-- START QUOTED PASSAGE --
The problem seems to be that 'we' don't know how to build nuclear reactors anymore. France has to replace their aging nuclear powerplants in the next few decades. But building a new one proves to be very difficult.

It is not clear to me what changed. There have been a few accidents. But Chernobyl is mostly unrelated to current reactors. Fukushima is of course more annoying but it doesn't explain why so many current projects that try build a nuclear powerplant are failing.


I suspect nuclear did as well as it did, in the past, because it was viewed as a thing that the best people should work on. Now, it's viewed as a backwater, or even a dead end. This won't attract the same kind of people.


The problem is more that we can't imagine decentralised open power.


France doesn't have the cheapest power in Europe. Even for non-households, they are beaten by a large margin by the likes of Denmark - where wind is the biggest source of generation. And household consumers pay pretty much the average European price for electricity. [1]

If you want to look at France, google the most recent French attempt to add nuclear capacity - Flamanville 3. It's 15 years late and nearly 6 times over budget and still not operational.
-- END QUOTED PASSAGE --
-- START EXTRACTED DATA --
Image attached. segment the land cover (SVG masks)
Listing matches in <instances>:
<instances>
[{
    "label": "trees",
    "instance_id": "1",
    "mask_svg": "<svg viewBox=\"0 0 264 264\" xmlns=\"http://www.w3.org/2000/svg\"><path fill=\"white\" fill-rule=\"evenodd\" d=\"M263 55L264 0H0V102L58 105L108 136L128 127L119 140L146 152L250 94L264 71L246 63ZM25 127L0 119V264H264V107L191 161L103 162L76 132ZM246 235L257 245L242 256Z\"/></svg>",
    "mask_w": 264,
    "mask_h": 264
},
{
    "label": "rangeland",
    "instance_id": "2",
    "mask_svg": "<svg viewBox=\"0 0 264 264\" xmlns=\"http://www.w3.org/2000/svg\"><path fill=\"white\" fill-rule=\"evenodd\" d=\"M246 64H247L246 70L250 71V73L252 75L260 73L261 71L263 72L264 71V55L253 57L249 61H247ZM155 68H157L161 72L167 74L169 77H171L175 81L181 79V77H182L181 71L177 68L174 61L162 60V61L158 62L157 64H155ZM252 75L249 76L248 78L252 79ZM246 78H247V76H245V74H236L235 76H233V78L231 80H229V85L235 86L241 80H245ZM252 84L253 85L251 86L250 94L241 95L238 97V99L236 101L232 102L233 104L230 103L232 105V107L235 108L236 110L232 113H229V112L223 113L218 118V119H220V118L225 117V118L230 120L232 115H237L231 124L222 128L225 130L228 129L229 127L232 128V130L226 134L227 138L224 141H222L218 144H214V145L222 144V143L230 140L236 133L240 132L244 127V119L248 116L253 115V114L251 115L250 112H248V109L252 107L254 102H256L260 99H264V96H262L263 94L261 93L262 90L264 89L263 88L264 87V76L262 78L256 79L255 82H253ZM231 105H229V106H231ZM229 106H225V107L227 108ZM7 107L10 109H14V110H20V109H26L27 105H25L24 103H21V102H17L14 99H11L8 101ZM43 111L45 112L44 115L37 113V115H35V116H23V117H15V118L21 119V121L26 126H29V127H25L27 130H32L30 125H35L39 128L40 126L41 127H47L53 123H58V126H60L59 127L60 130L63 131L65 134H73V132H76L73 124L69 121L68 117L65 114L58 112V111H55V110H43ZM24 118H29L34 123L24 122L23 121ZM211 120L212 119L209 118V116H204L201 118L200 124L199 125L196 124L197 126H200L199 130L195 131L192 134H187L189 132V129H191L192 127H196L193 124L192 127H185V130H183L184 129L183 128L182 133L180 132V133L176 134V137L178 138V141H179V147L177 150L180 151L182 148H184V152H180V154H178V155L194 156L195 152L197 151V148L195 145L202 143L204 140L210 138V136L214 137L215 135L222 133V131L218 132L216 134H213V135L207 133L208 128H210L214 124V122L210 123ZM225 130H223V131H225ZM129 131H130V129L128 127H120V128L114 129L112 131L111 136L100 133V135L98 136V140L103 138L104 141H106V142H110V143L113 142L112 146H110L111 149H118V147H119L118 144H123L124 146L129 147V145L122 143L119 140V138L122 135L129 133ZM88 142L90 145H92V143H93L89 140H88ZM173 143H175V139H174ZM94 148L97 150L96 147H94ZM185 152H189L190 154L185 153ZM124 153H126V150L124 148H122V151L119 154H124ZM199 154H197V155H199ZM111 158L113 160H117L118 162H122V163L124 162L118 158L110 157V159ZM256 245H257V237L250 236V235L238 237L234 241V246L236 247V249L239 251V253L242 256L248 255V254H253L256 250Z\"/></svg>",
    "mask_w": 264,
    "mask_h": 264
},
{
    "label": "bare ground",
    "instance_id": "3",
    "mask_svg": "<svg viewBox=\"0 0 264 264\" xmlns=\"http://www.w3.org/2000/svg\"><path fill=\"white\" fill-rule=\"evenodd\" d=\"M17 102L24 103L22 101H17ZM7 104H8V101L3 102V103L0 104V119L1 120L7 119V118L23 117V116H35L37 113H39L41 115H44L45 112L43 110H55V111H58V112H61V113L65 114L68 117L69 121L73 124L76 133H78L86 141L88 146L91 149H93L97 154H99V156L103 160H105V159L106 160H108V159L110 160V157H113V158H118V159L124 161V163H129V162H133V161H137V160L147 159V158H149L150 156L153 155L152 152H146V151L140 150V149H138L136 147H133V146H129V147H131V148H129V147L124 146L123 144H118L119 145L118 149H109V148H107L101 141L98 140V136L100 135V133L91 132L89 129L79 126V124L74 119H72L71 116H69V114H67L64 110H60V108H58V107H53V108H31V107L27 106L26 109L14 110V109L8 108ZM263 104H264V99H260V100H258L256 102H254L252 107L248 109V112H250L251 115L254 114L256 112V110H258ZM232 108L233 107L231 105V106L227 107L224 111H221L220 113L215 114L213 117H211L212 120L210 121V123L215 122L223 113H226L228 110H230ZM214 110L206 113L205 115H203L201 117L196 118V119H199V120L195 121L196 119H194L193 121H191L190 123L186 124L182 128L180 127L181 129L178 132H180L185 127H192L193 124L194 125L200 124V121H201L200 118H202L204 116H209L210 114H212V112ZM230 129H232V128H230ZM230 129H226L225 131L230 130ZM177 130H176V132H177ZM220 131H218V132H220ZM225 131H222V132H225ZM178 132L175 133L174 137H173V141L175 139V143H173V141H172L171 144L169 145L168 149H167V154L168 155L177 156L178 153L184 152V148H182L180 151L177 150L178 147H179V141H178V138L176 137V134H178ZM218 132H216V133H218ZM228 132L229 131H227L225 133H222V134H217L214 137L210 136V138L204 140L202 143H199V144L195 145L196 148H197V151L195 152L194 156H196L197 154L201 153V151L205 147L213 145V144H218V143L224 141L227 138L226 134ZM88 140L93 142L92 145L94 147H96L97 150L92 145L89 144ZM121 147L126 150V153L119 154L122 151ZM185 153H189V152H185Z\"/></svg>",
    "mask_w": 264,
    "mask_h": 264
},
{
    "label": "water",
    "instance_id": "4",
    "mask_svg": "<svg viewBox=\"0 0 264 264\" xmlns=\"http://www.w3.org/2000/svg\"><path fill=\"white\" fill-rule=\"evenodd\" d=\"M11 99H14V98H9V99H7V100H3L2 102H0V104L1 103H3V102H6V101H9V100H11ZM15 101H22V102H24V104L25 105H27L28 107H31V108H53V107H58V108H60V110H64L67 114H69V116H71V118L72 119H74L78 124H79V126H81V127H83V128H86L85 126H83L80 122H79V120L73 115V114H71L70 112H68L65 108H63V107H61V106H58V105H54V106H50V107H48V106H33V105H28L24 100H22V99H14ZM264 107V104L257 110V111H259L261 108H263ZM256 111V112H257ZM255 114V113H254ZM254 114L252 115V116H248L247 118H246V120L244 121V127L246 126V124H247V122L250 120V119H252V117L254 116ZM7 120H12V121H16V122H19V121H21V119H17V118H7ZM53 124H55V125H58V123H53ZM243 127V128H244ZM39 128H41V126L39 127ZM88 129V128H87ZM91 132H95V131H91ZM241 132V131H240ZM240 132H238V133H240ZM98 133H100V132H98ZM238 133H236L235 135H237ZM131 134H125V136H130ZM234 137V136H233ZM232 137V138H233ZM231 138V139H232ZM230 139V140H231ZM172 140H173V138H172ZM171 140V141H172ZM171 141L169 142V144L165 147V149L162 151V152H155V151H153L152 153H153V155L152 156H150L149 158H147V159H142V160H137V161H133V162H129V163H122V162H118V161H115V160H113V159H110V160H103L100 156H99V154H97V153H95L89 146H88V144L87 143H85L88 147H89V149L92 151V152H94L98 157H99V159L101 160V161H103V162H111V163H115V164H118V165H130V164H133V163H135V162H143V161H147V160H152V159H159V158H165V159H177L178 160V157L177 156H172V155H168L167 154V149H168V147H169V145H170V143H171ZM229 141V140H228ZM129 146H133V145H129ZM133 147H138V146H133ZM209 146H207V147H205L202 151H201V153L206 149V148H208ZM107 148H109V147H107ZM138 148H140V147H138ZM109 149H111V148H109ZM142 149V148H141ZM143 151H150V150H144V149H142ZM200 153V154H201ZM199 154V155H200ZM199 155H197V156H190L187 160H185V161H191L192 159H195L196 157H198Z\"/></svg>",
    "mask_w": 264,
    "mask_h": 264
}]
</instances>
-- END EXTRACTED DATA --
» STATED GOAL 1:
In the nuclear power comments, how far behind schedule is Flamanville 3?
» STATED GOAL 2:
Could you repeat everything in the nuclear power comments from "It is not clear" down to "kind of people."?
» STATED GOAL 3:
Could you write the next part of the nuclear power comments, picking up after their final sentence?
The rows have no connection to the nuclear power comments.

» OUTPUT 1:
It is 15 years late.

» OUTPUT 2:
It is not clear to me what changed. There have been a few accidents. But Chernobyl is mostly unrelated to current reactors. Fukushima is of course more annoying but it doesn't explain why so many current projects that try build a nuclear powerplant are failing.


I suspect nuclear did as well as it did, in the past, because it was viewed as a thing that the best people should work on. Now, it's viewed as a backwater, or even a dead end. This won't attract the same kind of people.

» OUTPUT 3:
[1] https://ec.europa.eu/eurostat/statistics-explained/index.php...


Indeed. This 'success story' led to a state law (2015-992, from 2015, the "loi relative à la transition énergétique pour la croissance verte") stating that the part of nuke-produced electricity must fall to less than 50% in 2025, from 72% then, and that renewables must replace it.

In France nuke-power is backed by gas (which produced 10.3% of gridpower in 2017).

Aging reactors more and more become a threat: https://www.liberation.fr/futurs/2016/03/03/il-faut-imaginer...


Curious. Denmark has either the 2nd highest or the 4th lowest power prices in Europe depending on whether we're talking about household or non-household users.

There must be something strange going on there beyond just having wind power, that is a huge divergence. Driven mainly by taxes I see.


edit: Sorry - I missed your last sentence on first reading - so yes it's taxes.

Danmark is a huge outlier in terms of how much it taxes household electricity consumption. Including VAT, nearly 70% of a Danish household electricity is tax. Non-households are taxed much more lightly. This is a policy decision I guess to encourage more efficient utilisation.

But the actual wholesale cost of electricity in Denmark is very low because of their use of cheap wind power.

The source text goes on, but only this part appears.